━━ Extracted information

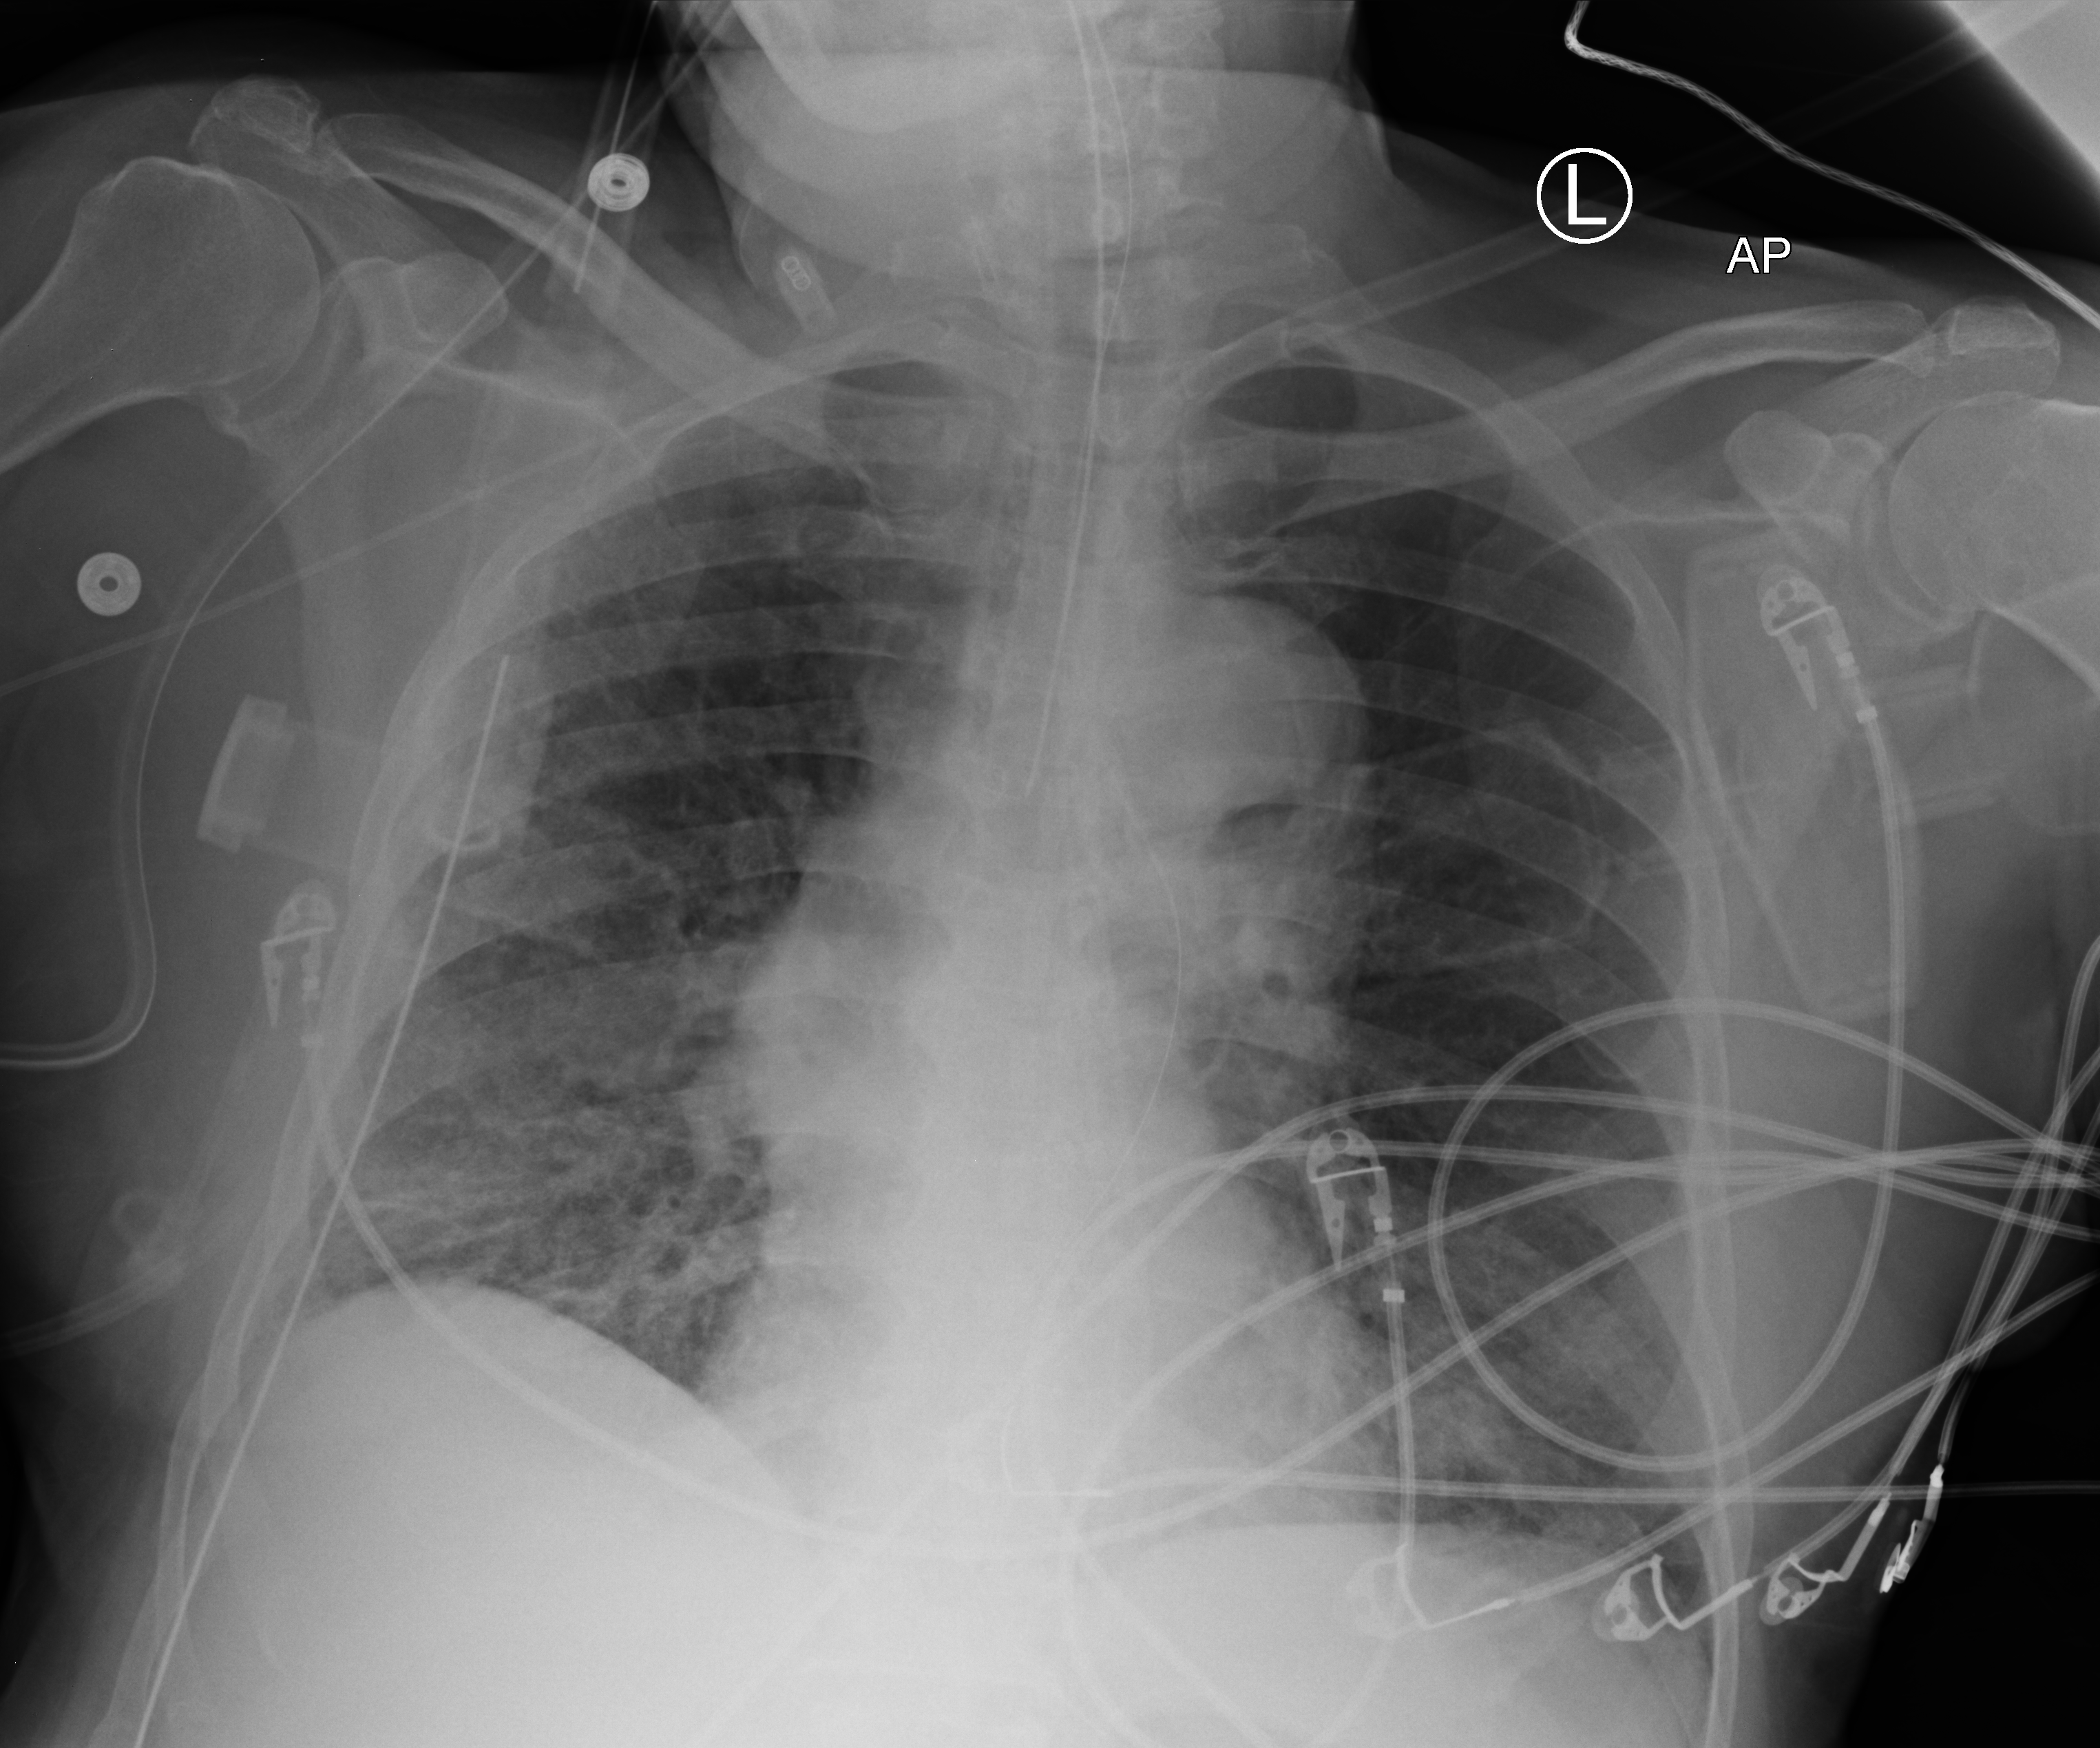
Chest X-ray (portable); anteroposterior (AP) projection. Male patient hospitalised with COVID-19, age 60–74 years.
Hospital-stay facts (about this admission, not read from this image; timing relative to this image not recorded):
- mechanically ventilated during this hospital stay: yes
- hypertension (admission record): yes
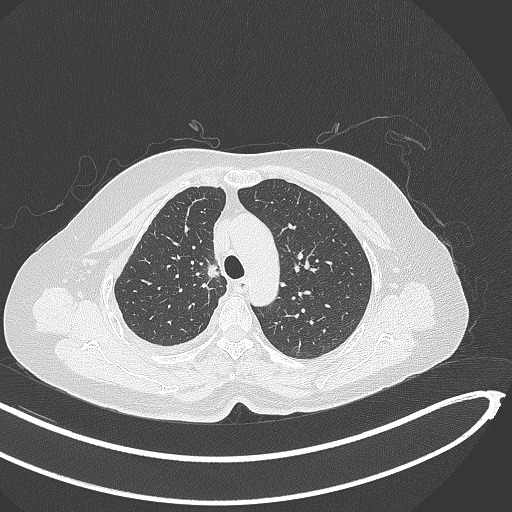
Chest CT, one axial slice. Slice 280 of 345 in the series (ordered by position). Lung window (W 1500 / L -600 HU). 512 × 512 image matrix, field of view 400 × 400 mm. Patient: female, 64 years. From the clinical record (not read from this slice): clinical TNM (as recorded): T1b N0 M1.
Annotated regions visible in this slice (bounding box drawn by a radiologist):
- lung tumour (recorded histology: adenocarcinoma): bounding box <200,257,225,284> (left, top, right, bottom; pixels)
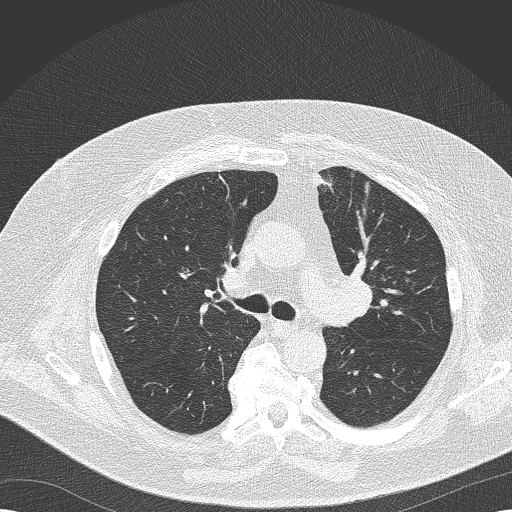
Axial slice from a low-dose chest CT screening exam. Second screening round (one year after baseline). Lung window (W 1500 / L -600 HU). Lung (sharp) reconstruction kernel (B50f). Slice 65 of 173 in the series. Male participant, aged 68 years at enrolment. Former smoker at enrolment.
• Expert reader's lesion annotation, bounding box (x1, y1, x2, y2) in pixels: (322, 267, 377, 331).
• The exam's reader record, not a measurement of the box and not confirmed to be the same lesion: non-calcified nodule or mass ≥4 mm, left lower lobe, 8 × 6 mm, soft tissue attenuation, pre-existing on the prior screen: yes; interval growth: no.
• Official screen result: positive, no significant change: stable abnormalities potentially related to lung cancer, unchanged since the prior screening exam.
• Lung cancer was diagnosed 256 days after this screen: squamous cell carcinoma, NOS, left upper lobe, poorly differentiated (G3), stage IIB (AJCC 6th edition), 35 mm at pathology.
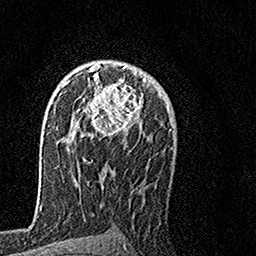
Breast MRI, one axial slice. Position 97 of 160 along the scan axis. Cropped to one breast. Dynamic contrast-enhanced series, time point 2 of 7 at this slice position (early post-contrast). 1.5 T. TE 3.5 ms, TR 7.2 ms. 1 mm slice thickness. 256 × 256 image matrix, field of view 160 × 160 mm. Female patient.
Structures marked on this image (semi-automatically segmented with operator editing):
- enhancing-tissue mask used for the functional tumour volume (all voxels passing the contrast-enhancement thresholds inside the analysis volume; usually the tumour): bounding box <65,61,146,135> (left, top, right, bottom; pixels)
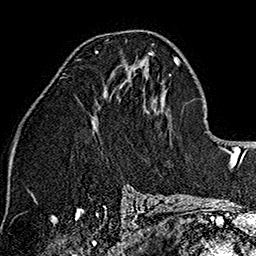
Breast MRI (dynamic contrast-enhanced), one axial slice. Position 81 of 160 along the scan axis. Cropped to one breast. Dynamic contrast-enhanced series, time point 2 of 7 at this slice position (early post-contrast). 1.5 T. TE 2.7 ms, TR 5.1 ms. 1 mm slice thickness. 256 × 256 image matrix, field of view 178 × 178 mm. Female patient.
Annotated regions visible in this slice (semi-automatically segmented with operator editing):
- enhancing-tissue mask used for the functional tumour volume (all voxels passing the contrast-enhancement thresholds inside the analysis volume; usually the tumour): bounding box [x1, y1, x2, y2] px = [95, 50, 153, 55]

━━━━

— Task requirements —
Reproduce the material exactly; omit the pictures.

— Response —
Chest X-ray (portable); anteroposterior (AP) projection. Male patient hospitalised with COVID-19, age 60–74 years.
Hospital-stay facts (about this admission, not read from this image; timing relative to this image not recorded):
- mechanically ventilated during this hospital stay: yes
- hypertension (admission record): yes
Chest CT, one axial slice. Slice 280 of 345 in the series (ordered by position). Lung window (W 1500 / L -600 HU). 512 × 512 image matrix, field of view 400 × 400 mm. Patient: female, 64 years. From the clinical record (not read from this slice): clinical TNM (as recorded): T1b N0 M1.
Annotated regions visible in this slice (bounding box drawn by a radiologist):
- lung tumour (recorded histology: adenocarcinoma): bounding box <200,257,225,284> (left, top, right, bottom; pixels)
Axial slice from a low-dose chest CT screening exam. Second screening round (one year after baseline). Lung window (W 1500 / L -600 HU). Lung (sharp) reconstruction kernel (B50f). Slice 65 of 173 in the series. Male participant, aged 68 years at enrolment. Former smoker at enrolment.
• Expert reader's lesion annotation, bounding box (x1, y1, x2, y2) in pixels: (322, 267, 377, 331).
• The exam's reader record, not a measurement of the box and not confirmed to be the same lesion: non-calcified nodule or mass ≥4 mm, left lower lobe, 8 × 6 mm, soft tissue attenuation, pre-existing on the prior screen: yes; interval growth: no.
• Official screen result: positive, no significant change: stable abnormalities potentially related to lung cancer, unchanged since the prior screening exam.
• Lung cancer was diagnosed 256 days after this screen: squamous cell carcinoma, NOS, left upper lobe, poorly differentiated (G3), stage IIB (AJCC 6th edition), 35 mm at pathology.
Breast MRI, one axial slice. Position 97 of 160 along the scan axis. Cropped to one breast. Dynamic contrast-enhanced series, time point 2 of 7 at this slice position (early post-contrast). 1.5 T. TE 3.5 ms, TR 7.2 ms. 1 mm slice thickness. 256 × 256 image matrix, field of view 160 × 160 mm. Female patient.
Structures marked on this image (semi-automatically segmented with operator editing):
- enhancing-tissue mask used for the functional tumour volume (all voxels passing the contrast-enhancement thresholds inside the analysis volume; usually the tumour): bounding box <65,61,146,135> (left, top, right, bottom; pixels)
Breast MRI (dynamic contrast-enhanced), one axial slice. Position 81 of 160 along the scan axis. Cropped to one breast. Dynamic contrast-enhanced series, time point 2 of 7 at this slice position (early post-contrast). 1.5 T. TE 2.7 ms, TR 5.1 ms. 1 mm slice thickness. 256 × 256 image matrix, field of view 178 × 178 mm. Female patient.
Annotated regions visible in this slice (semi-automatically segmented with operator editing):
- enhancing-tissue mask used for the functional tumour volume (all voxels passing the contrast-enhancement thresholds inside the analysis volume; usually the tumour): bounding box [x1, y1, x2, y2] px = [95, 50, 153, 55]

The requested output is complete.